Qual o limite de uma piada?
Há limites para o humor?
Limites em relação ao uso das palavras: dizer algo ofensivo, agressivo, preconceituoso, até mesmo criminoso.
Piada pode ser racista, machista, homofóbica, fazer bullying, discriminar grupos e pessoas, muitas das quais já são historicamente discriminadas?
Esse tem sido o universo do debate que ocupou a redes e desencadeou uma enxurrada de manifestações e editoriais nos últimos dias, após a condenação do humorista Léo Lins por oito anos e três meses de prisão, além de multas e danos morais coletivos, em razão da propagação de discursos considerados discriminatórios contra grupos específicos, como negros, pessoas com HIV, obesas, idosas, homossexuais, indígenas, judeus, nordestinos e pessoas com deficiência. Falas essas reproduzidas tanto nos seus shows de stand-up como nas produções de vídeos para seu canal e redes sociais, acompanhadas por um universo expressivo de pessoas, já que seus vídeos somam mais de três milhões de visualizações e seus shows lotam os auditórios!
O fato de ser uma “piada” não anula o caráter agressivo, discriminatório e criminoso das falas do humorista, que de engraçado não tem nada. A não ser, evidentemente, para quem compartilha e compactua com esse tipo de humor.

_TAREFA 1:_
Diga se cada afirmação abaixo está de acordo com o texto sobre os limites do humor, respondendo sim ou não e citando as palavras do texto que decidem a questão: (a) Léo Lins foi condenado a oito anos e três meses de prisão. (b) Os vídeos do humorista somam menos de um milhão de visualizações. (c) O texto afirma que o fato de ser uma piada anula o caráter agressivo das falas.
_TAREFA 2:_
Segundo o texto sobre os limites do humor, por que Léo Lins foi condenado? Responda em uma a três frases.
_TAREFA 3:_
Escreva a continuação do texto sobre os limites do humor a partir do ponto em que ele termina.
Os itens não têm nenhum papel nesta parte.

_INFORMAÇÕES EXTRAÍDAS:_
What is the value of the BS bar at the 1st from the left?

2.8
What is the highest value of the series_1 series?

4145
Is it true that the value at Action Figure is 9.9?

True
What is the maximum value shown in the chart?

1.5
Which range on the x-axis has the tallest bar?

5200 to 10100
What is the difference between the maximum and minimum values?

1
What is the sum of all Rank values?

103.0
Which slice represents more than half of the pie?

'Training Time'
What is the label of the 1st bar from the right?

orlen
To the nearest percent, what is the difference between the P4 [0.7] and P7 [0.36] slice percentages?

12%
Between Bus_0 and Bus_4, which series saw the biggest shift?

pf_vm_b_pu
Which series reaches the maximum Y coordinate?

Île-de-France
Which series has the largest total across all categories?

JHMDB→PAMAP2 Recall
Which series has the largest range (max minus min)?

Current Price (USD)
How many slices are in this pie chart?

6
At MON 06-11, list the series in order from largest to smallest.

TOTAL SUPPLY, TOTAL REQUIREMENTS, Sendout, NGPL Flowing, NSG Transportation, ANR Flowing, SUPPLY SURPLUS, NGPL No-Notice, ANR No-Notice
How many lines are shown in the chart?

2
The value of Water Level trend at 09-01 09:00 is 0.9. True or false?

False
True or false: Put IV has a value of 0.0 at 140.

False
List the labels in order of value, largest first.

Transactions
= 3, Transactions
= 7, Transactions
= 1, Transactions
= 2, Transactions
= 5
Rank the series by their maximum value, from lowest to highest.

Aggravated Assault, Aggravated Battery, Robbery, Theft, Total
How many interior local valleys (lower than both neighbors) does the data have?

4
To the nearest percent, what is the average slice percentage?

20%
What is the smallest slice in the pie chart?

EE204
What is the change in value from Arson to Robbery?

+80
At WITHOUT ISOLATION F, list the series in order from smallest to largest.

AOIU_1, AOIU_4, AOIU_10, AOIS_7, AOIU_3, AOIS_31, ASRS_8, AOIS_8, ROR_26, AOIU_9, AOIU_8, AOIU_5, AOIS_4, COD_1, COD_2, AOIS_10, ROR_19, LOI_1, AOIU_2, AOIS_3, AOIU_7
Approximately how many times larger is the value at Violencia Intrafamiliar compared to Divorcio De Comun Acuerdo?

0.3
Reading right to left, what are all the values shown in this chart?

_RESPOSTA ESPERADA 1:_
(a) Sim: "após a condenação do humorista Léo Lins por oito anos e três meses de prisão".
(b) Não: "seus vídeos somam mais de três milhões de visualizações".
(c) Não: "O fato de ser uma “piada” não anula o caráter agressivo, discriminatório e criminoso das falas do humorista".

_RESPOSTA ESPERADA 2:_
Léo Lins foi condenado pela propagação de discursos considerados discriminatórios contra grupos específicos, como negros, pessoas com HIV, obesas, idosas, homossexuais, indígenas, judeus, nordestinos e pessoas com deficiência. Essas falas foram reproduzidas nos seus shows de stand-up e nos vídeos produzidos para seu canal e redes sociais.

_RESPOSTA ESPERADA 3:_
E é bem nesse ponto que se instalou uma espécie de racha: uns em defesa do humor irrestrito – e consequentemente em apoio e solidários ao humorista – pessoas temerosas à “censura”, ao cerceamento da tal liberdade de expressão e avessas aos chatos de plantão e pessoas que fazem um mimimi para tudo; em contraponto, estavam àqueles que reconhecem que não há liberdade irrestrita, que o humor não pode se dar as custas da dor, sofrimento e chacota alheia, compreendendo que nenhuma piada tem graça se gerar constrangimento, desconforto ou for agressiva, ainda que verbalmente.
Mas, nos últimos tempos, tem se observado de modo escancarado uma espécie de “descortinamento do preconceito aguardado”, no qual as pessoas se sentem encorajadas e muito à vontade de manifestar toda sua intolerância, discriminação e aversão a tudo que não gosta, respeita ou conhece, seja diretamente contra pessoas, grupos, coletivos ou alguma ação e manifestação específica.
São falas e ações concretas que incitam e estimulam o ódio, a violência, reproduzem estereótipos e preconceitos. Ódio contra aqueles distantes de si; pessoas que não fazem parte do seu ciclo próximo, mesmo porque esse comportamento não é uma via de mão dupla – o que significa reconhecer que não vale para quem reproduz falas ofensivas, sob o mantra de piadas ou não. Ou seja, se acaso for dito algo que desagrade o ciclo próximo de quem propaga tais falas, aí “o bicho pega”, dá-lhe processo e recorre-se aos discursos inflados de defesa e rejeição a esse comportamento!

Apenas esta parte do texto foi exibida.